(Beginning of Extract provided)

Geisinger Redesigning Chronic Care Management Approach
In an interview with Healthcare Innovation, Karen Murphy, R.N., Ph.D., Geisinger’s chief innovation officer, described its partnership with digital health startup Noteworth on a new care delivery model for patients with chronic diseases like diabetes, heart failure and hypertension.
Called ConnectedCare365, the virtual care delivery platform will seek to use remote patient monitoring, artificial intelligence and analytics to improve patient outcomes.
Danville, Pa.-based Geisinger includes nine hospital campuses, a health plan with more than half a million members, a research institute. It has nearly 24,000 employees and more than 1,600 employed physicians.
“The vision that we're trying to create here is that we're redesigning our chronic disease management,” Murphy said. “We're leveraging remote patient monitoring and patient-reported outcomes, and we’re leveraging the platform to really stay in touch with our patients. Rather than episodic care, Geisinger will use technology to engage patients in a much different way.
ConnectedCare365 allows patients to monitor their weight, blood pressure, glucose, and other metrics using a smartphone app. By analyzing patient-generated data and relevant information from the electronic health record, the platform communicates directly with the patient’s care team, allowing clinicians to triage and prioritize care for high-risk patients to prevent unnecessary emergency room visits and hospitalizations. The platform also keeps patients and their families and caregivers engaged with care teams through direct messaging, Geisinger said.
Murphy said that although Geisinger has learned some lessons about remote care during the pandemic, this journey actually began two years ago. That included focus groups with providers and patients, mapping out care journeys, and doing due diligence on the technology. “We're leveraging artificial intelligence and machine learning to expand our care management capabilities in an efficient way,” she added. “We'd like to start using technology to engage with the ‘rising risk’ population.”
Initially, Geisinger will target several conditions, including diabetes, heart failure, hypertension and stroke. “Another use case is using this platform as a way to communicate with our patients discharged from the hospital,” Murphy said.

(End of Extract provided)
(Beginning of Supplied material)

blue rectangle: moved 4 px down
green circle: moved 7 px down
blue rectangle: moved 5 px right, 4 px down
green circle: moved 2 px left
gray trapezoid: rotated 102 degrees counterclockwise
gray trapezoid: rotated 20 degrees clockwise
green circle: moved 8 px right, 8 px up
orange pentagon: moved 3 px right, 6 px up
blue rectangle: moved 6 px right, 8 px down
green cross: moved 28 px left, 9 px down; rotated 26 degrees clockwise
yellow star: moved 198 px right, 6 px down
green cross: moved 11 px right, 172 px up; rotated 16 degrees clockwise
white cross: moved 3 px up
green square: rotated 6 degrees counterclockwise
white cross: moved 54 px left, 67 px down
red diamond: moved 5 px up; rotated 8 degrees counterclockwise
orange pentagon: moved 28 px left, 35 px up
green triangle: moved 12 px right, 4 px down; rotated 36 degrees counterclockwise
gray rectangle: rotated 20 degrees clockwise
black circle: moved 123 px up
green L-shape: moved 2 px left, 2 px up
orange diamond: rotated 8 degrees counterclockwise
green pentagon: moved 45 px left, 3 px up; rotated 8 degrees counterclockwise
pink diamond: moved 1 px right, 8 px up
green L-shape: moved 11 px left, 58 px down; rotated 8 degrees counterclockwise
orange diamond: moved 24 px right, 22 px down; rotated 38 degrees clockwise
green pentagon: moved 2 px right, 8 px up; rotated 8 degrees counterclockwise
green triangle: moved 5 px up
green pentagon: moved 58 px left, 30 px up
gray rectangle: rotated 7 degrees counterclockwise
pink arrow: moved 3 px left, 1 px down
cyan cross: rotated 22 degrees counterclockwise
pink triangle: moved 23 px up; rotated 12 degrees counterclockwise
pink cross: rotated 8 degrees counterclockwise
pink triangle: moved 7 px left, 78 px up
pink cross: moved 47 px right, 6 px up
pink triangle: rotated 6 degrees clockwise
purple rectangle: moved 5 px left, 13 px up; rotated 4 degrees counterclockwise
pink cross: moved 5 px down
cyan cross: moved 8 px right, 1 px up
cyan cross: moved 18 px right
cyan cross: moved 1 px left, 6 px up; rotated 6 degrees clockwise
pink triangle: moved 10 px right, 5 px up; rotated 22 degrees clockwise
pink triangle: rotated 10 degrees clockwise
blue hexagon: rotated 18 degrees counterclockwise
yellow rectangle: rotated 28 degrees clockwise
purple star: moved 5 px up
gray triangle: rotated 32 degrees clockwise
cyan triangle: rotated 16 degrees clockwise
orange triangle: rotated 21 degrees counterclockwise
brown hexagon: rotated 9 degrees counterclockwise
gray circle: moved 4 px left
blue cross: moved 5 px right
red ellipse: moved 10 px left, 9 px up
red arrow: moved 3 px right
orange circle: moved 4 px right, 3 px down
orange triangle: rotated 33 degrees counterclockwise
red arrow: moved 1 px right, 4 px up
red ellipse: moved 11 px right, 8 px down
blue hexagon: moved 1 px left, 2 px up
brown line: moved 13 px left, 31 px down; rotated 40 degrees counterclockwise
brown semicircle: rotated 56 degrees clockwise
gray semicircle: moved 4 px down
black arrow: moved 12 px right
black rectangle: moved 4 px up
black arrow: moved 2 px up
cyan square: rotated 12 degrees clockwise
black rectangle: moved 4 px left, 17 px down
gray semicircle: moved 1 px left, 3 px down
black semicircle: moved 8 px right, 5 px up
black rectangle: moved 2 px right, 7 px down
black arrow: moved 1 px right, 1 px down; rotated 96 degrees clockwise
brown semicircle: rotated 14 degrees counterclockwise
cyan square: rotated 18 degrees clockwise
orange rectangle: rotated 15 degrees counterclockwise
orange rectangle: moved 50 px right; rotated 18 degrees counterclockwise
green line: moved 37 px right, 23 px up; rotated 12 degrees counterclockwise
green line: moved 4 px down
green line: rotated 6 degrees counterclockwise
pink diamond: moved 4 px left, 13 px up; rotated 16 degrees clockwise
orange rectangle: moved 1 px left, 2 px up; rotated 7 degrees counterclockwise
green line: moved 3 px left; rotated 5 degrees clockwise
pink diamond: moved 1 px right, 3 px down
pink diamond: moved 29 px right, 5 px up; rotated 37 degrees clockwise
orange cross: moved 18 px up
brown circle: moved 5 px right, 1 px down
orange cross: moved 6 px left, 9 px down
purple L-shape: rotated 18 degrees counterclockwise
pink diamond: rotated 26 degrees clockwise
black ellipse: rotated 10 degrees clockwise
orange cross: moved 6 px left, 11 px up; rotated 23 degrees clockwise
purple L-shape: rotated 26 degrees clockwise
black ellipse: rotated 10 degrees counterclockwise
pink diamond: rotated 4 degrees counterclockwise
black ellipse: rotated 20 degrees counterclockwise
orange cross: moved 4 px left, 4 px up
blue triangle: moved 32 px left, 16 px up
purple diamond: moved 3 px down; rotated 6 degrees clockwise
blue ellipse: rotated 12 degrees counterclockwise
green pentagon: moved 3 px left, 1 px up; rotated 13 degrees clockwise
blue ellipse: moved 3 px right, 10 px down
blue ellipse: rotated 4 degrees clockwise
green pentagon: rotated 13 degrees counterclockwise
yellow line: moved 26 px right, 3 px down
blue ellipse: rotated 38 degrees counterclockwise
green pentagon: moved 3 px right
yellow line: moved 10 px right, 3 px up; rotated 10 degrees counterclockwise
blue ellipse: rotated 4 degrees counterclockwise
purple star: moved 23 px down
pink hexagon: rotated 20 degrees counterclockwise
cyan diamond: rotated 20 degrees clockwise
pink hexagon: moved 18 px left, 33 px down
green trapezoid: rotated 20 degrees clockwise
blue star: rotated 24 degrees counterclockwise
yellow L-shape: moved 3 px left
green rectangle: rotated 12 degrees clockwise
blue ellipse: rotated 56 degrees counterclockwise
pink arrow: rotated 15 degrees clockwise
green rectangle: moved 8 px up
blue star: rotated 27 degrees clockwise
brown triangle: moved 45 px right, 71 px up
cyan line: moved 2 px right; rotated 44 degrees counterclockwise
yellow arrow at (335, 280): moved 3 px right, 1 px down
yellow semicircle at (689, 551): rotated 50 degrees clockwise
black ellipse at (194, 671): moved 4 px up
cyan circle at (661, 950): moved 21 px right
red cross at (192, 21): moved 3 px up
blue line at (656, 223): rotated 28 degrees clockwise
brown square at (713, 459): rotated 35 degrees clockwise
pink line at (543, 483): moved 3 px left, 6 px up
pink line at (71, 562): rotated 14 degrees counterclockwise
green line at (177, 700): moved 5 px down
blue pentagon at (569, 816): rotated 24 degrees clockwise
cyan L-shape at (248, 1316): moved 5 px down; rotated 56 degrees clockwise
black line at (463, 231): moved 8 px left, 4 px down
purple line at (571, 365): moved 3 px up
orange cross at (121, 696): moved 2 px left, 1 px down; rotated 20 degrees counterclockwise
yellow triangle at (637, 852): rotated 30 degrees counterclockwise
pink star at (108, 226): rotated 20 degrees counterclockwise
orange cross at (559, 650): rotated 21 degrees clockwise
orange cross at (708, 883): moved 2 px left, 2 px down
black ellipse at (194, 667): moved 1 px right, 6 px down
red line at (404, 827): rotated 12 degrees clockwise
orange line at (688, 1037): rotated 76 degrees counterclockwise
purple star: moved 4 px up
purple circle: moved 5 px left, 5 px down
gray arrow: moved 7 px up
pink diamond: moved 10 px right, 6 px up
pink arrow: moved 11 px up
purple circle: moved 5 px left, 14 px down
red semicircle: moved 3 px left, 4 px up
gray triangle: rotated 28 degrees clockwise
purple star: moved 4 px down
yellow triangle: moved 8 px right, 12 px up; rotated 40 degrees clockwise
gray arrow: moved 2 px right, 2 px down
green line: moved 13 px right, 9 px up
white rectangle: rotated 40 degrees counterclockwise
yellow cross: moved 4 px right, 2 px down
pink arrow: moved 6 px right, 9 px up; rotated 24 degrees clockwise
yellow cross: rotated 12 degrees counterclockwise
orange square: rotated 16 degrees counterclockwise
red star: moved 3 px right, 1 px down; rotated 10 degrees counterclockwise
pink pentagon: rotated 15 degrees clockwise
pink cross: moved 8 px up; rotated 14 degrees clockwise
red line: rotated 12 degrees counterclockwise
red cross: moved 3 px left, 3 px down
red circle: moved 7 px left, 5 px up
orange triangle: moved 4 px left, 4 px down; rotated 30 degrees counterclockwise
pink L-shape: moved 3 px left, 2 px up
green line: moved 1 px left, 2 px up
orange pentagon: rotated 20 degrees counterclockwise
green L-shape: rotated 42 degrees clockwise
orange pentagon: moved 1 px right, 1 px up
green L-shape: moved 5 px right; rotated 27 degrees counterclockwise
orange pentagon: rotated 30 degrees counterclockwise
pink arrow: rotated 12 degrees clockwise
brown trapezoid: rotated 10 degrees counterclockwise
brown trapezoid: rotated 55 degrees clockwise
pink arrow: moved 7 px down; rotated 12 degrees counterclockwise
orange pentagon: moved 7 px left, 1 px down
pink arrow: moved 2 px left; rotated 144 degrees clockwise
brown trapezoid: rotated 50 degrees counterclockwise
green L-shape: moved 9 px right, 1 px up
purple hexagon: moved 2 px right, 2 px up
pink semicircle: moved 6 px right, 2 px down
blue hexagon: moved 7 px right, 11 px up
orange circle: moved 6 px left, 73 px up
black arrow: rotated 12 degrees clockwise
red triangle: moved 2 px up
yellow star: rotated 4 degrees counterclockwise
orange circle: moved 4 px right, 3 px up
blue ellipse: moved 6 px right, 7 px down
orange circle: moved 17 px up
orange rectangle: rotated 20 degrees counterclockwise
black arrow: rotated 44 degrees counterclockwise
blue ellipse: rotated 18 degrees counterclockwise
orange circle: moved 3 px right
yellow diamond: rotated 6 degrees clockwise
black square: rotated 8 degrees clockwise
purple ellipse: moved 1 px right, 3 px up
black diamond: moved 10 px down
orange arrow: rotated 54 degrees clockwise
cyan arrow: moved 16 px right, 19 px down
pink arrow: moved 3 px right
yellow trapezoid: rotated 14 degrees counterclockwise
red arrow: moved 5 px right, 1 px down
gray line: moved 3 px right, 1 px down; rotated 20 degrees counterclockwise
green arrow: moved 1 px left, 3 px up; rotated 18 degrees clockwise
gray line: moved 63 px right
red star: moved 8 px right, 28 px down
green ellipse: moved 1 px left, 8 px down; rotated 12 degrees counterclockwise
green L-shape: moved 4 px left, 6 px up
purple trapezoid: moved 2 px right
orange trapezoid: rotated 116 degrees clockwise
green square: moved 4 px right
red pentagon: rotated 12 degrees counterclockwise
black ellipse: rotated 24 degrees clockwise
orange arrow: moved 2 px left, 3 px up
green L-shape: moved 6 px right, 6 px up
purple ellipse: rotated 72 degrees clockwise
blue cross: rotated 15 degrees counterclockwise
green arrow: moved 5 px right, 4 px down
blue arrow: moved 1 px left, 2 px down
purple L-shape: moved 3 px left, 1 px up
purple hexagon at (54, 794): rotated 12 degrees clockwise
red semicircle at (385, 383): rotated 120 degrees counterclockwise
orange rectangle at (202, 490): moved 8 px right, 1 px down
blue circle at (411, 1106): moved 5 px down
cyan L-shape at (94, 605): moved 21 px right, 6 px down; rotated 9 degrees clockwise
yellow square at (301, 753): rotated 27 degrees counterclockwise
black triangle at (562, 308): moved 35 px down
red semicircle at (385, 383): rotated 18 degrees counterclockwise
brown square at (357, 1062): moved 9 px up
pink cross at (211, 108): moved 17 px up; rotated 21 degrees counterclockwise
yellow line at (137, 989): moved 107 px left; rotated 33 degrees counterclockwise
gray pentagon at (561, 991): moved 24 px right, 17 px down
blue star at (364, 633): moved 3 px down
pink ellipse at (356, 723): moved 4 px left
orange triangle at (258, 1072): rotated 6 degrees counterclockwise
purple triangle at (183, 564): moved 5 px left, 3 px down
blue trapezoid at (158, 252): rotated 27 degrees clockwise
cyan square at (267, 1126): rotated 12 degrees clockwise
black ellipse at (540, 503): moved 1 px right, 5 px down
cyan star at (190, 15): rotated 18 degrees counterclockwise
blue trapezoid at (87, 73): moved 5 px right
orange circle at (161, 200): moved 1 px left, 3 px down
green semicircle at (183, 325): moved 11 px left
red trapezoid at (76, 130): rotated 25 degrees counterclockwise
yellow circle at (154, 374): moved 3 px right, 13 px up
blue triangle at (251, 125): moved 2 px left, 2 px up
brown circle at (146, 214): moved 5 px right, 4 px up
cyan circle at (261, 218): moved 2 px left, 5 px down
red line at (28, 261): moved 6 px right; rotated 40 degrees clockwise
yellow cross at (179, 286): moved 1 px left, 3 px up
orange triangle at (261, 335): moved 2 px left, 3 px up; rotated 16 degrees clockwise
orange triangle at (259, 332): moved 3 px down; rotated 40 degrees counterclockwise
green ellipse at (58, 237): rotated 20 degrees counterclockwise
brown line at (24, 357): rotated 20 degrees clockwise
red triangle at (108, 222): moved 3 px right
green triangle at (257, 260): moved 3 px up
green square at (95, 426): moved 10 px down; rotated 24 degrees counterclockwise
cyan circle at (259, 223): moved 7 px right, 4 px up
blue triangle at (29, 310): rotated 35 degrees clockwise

(End of Supplied material)

• Prompt 1: According to the article on Geisinger's chronic care redesign, when did Geisinger's work toward this care model begin?
• Prompt 2: Write the next part of the article on Geisinger's chronic care redesign, starting after its final sentence.

• Expected output 1: It began two years ago.

• Expected output 2:
Jersey City, N.J.-based Noteworth said its single, modular platform can be used alone or integrated with any EHR. The company said its platform eliminates the need for disparate point solutions to address different aspects of virtual care, including condition management, remote patient monitoring, home health, behavioral health, telemedicine, and patient engagement. The Noteworth platform combines patient engagement and behavioral interventions with built-in alerts to increase touchpoints and pass key information to clinical staff to identify problems that could lead to complications or hospitalizations. Noteworth facilitates proactive interventions when they are needed most.
Murphy said the system will use predictive analytics, as well as real-time analysis of clinical and patient-generated data, to help keep the providers from getting alert fatigue or having to sort through too much patient-generated data. “We want to partner with the providers when we recognize that there's a problem so that we can address the issue,” she said.
She added that although they started the work before COVID-19, “the pandemic showed us we could do a lot more care delivery in the home,” Murphy said. “I think the second piece is that we universally bought into realizing that we have the capability of pretty much transforming anything. We were able to transform the organization to meet the needs of the patients in the communities that we were serving. And that innovation took place in weeks and days as opposed to years and months. I think we can keep that exuberance — knowing that the only barriers we have to transformation are those that we put on ourselves.”